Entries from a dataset
......
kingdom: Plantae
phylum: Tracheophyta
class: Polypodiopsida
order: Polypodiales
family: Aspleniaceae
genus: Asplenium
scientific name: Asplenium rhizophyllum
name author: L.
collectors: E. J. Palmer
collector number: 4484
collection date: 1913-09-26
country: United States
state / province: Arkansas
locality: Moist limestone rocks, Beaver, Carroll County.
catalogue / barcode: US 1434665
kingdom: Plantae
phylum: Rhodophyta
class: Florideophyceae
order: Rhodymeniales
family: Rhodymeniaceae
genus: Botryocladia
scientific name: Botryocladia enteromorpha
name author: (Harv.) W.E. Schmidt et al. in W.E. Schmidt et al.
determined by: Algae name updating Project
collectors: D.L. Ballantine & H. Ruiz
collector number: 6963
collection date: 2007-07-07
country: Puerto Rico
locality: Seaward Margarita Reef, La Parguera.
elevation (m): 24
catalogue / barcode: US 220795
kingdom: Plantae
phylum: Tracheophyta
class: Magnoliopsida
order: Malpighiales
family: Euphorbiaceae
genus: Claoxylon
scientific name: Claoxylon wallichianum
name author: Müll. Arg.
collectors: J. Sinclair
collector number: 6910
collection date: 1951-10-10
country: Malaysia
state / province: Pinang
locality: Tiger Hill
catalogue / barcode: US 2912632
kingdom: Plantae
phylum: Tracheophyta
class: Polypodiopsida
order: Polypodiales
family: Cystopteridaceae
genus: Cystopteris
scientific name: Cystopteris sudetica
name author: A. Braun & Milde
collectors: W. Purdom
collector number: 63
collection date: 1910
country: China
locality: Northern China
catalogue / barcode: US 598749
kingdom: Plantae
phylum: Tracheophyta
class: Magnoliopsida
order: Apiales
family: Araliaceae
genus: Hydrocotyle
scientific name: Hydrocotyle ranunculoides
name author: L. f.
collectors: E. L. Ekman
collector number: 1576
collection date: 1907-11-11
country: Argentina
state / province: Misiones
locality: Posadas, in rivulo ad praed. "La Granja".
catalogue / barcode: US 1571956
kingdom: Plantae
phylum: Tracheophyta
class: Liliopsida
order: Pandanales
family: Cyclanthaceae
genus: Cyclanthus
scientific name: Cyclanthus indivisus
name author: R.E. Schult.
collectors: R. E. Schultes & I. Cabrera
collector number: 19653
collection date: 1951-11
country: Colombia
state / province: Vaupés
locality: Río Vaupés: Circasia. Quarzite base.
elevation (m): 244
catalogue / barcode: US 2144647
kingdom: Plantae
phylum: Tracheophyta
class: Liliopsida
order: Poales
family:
......
» **Task instructions**:
List every line of the items above that contains the string "number", copying each one in full. Treat uppercase and lowercase letters as different.

» **Solution below**:
collector number: 4484
collector number: 6963
collector number: 6910
collector number: 63
collector number: 1576
collector number: 19653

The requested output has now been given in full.